TEXT SEGMENT:
The European Commission also puts up a good fight in enforcing the prohibition of abuse of a dominant position. Although it has rejected several complaints on the grounds of lack of priority (e.g. the complaints against Magyar Suzuki Corporation, UEFA, Visa and MasterCard, and EDF), the Commission has fined several companies on the grounds of abuse of a position of power (including Slovak Telecom, e.g. for engaging in a price squeeze, Servier for patent settlements and OPCOM for discriminating against European electricity traders that are not domiciled in Rumania). The Commission also found that both Motorola and Samsung had abused their dominant position by making improper use of certain essential patents. It nevertheless decided not to impose a fine because there were no precedents from which Motorola and Samsung could have concluded that their behaviour (including frequently litigating against Apple, while Apple had stated that it wished to purchase a licence on the basis of FRAND conditions) could be qualified as abuse.
It is notoriously difficult for a competition authority to substantiate cases based on abuse of a dominant position. Such cases often require extensive investigation and each step in such an investigation is often subject to legal/economic debate (Has the market been delineated correctly? Can the company in question actually operate independently? Is the behaviour giving rise to possible exclusion effects?). In light of these complications it is understandable that ACM does not give priority to the enforcement of the prohibition of abuse of a dominant position. But the question nevertheless presents itself whether ACM has not overstepped the bounds in this regard. Its track record in the past few years is so poor that companies that have (or are believed to have) a dominant position can consider themselves impervious to government action, which may have negative consequences for newcomers, the competition process and innovation.
Although the Netherlands was known as a “cartel paradise” when the Competition Act entered into force in 1998, ACM’s actions in the subsequent years have sufficiently demonstrated that cartels are unacceptable. But the Netherlands must be wary of becoming a monopoly paradise: an environment in which dominant companies can unrestrictedly dictate the competition conditions, possibly to the detriment of their competitors, their customers and (ultimately) the consumers. It is also worth noting in this regard that it is apparent from a ruling of the Trade and Industry Appeal Tribunal that if enforcement is in the public interest ACM must, in principle, exercise its powers of enforcement (barring exceptions). It remains to be seen whether ACM’s reticence to investigate abuse of a dominant position is consistent with that obligation.

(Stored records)
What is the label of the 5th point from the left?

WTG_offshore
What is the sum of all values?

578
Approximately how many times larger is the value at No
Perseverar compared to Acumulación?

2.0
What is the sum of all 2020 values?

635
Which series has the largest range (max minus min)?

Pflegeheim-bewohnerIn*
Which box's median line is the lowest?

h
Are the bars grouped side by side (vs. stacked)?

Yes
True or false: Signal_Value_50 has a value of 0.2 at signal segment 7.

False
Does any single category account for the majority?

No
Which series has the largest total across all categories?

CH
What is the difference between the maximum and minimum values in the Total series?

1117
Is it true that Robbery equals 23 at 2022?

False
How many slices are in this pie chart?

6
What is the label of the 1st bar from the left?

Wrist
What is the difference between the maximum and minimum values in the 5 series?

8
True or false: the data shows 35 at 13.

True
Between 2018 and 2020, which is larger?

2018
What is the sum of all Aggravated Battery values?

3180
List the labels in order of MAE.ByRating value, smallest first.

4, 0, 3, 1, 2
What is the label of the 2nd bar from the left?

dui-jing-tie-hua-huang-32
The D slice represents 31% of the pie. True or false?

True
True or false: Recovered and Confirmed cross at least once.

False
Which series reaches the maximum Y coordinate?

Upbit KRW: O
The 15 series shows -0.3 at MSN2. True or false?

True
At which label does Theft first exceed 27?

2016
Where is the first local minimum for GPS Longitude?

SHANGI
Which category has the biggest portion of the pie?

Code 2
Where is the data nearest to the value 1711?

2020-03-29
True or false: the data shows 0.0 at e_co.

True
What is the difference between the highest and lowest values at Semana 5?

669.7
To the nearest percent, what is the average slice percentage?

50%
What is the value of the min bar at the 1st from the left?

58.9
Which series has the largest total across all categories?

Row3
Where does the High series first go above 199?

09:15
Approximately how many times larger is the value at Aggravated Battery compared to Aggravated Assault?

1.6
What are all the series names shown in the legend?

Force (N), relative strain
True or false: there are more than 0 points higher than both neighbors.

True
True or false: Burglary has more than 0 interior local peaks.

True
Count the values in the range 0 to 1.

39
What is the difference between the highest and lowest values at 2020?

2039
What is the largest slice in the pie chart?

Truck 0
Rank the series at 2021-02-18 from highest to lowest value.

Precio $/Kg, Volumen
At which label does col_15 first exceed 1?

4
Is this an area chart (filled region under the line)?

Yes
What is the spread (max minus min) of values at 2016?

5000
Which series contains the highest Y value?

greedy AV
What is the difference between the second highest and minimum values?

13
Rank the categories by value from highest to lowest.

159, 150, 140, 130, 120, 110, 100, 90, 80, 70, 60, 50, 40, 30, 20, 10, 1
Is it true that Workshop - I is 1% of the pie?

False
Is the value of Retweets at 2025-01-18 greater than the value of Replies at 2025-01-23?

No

TASKS TO COMPLETE:
a) In the competition-law text, why did the Commission decide against fining Motorola and Samsung?
b) Write out the competition-law text, starting at "Although the Netherlands" and ending at "with that obligation.".
Use only the competition-law text and nothing else.

SOLUTION LIST:
a) There were no precedents from which Motorola and Samsung could have concluded that their behaviour could be qualified as abuse.

b)
Although the Netherlands was known as a “cartel paradise” when the Competition Act entered into force in 1998, ACM’s actions in the subsequent years have sufficiently demonstrated that cartels are unacceptable. But the Netherlands must be wary of becoming a monopoly paradise: an environment in which dominant companies can unrestrictedly dictate the competition conditions, possibly to the detriment of their competitors, their customers and (ultimately) the consumers. It is also worth noting in this regard that it is apparent from a ruling of the Trade and Industry Appeal Tribunal that if enforcement is in the public interest ACM must, in principle, exercise its powers of enforcement (barring exceptions). It remains to be seen whether ACM’s reticence to investigate abuse of a dominant position is consistent with that obligation.